→ **WHAT THE TASK REQUIRES**:
Continue the passage on predicting protein–protein interactions from the point where it stops.

→ **GIVEN PASSAGE**:
════════════════

In general, a necessary condition for high affinity interactions is the exclusion of bulk solvent from the interacting interface residues. This is generally achieved by the presence of hydrophobic amino acids in the interfaces, which causes a lowering of the effective dielectric in and around the interface, thereby favoring hydrogen bonding and ion pair formation between the interacting amino acid residues in the interface region. Thus, the effective interactions, which lead to the formation of PPIs, are both polar and hydrophobic in nature. This justifies the abundance of Trp, Tyr, and Arg in the interface regions, as these amino acids are capable of forming multiple types of interactions. Both Trp and Tyr can contribute aromatic π interactions, hydrogen bonding, and hydrophobic interactions. In addition Arg undergoes hydrogen bonding, salt bridges, and cation–π interactions (with the help of its guanidinium ring). The methylene carbon atoms of Arg contribute significant hydrophobicities [9–12,15,16,20,21].

15.6 PREDICTION OF PPIS

The PPI prediction methodologies can be broadly classified into two categories, viz, the experimental determination and the computational techniques. In most cases, the two types of methods are combined to complement each other.

15.6.1 Experimental PPI Prediction Methodologies

The prediction of PPIs requires the determination of the quaternary structures of the proteins. This needs the knowledge of the subunit composition of the system. The subunit composition of the proteins may be determined by introducing chemical cross-links between the polypeptide chains. This may also be done by comparing the molecular weights of the native protein and the constituent chains. The subunit molecular weights are obtained using denaturing gel electrophoresis.

The most accurate and important method of PPI prediction is X-ray crystallography. There are several other techniques such as, NMR spectroscopy, fluorescence resonance energy transfer, yeast two-hybrid, affinity purification–mass spectrometry, and protein chips to name a few.

X-ray crystallography [1–7 and references cited therein] is a method to determine the arrangement of atoms within a crystal (Fig. 15.1). In this method, a beam of X-rays strikes a crystal. Then, it scatters into many different directions. The electron density map of the molecule can be generated from the angles and intensities of these scattered beams to build a three-dimensional (3D) picture of the distribution of electrons within the crystal. This leads to the determinations of the mean positions of the atoms in the crystal, as well as their chemical bonds, the disorder, and various other structural properties. A fully grown crystal is mounted on an apparatus called a goniometer. After that, the crystal is gradually rotated and X-rays are passed through it, which produce a diffraction pattern of spots regularly spaced in two dimensions (2D). These are known as reflections. A

3D electron density model of the whole crystal is then created from the images of the crystal that are taken by rotating it at different orientations with the help of Fourier transforms (FT), as well as with previous chemical data for the crystallized sample. Small crystals or deformities in crystal packing lead to erroneous results. X-ray crystallography is related to several other methods for determining atomic structures. Similar diffraction patterns can be produced by scattering electrons or neutrons, which are likewise interpreted as a FT.

════════════════

→ **SUPPLIED ENTRIES**:
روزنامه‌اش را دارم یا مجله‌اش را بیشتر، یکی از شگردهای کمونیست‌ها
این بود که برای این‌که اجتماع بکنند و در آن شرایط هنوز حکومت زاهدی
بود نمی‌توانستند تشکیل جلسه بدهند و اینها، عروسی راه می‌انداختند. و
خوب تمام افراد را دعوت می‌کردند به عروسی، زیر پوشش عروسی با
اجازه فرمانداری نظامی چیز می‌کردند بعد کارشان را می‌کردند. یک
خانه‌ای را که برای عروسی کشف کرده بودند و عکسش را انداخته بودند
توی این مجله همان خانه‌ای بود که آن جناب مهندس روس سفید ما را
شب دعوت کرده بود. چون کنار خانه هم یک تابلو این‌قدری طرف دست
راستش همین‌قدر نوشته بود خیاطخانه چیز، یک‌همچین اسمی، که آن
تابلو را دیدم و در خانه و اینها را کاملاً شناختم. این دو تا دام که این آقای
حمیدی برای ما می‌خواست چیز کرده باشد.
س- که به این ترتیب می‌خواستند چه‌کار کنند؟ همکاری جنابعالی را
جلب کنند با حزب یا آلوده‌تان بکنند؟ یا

════════════════

→ **REPLY**:
The structure of hexamethylenetetramine was solved in 1923, and this happened to be the structure of the first organic molecule. After that, structures of a number of important bioorganic molecules (e.g., porphyrin, corrin, and chlorophyll) were solved.

X-ray crystallography of biological molecules took off with Dorothy Crowfoot Hodgkin, who solved the structures of cholesterol (1937), vitamin B12 (1945), and penicillin (1954). In 1969, she succeeded in solving the structure of insulin.

FIGURE 15.1 An example of a crystal structure. Helices are shown as ribbons and sheets are presented as arrows. The rests are coils.

15.6.1.1 Protein Crystallography.

Crystal structures of proteins, which are irregular, began to be solved in the late 1950s. The first protein structure that was solved by X-ray crystallography was that of sperm whale myoglobin by Max Perutz and Sir John Cowdery Kendrew. Since then, X-ray crystal structures of proteins, nucleic acids, and other biological molecules have been determined. X-ray crystallography has a widespread use in the elucidation of protein structure function relationship, mutational analysis and drug design. The challenge lies in the prediction of structures of membrane proteins (e.g., ion channels and receptors) as it is difficult to find appropriate systems for them to crystallize. The reason is these proteins are integral parts of the cell membranes and it is hard to get the protein part out from the membrane component.

15.6.1.2 Nuclear Magnetic Resonance Methodologies. Proton nuclear magnetic resonance (HNMR) spectroscopy [1–6, 8 and References cited Therein] is a field of structural biology in which NMR spectroscopy is used to obtain information about the structure and dynamics of proteins. Structure determination by NMR spectroscopy usually consists of several phases, each using a separate set of highly specialized techniques. The sample is prepared, resonances are assigned, restraints are generated, and a structure is calculated and validated.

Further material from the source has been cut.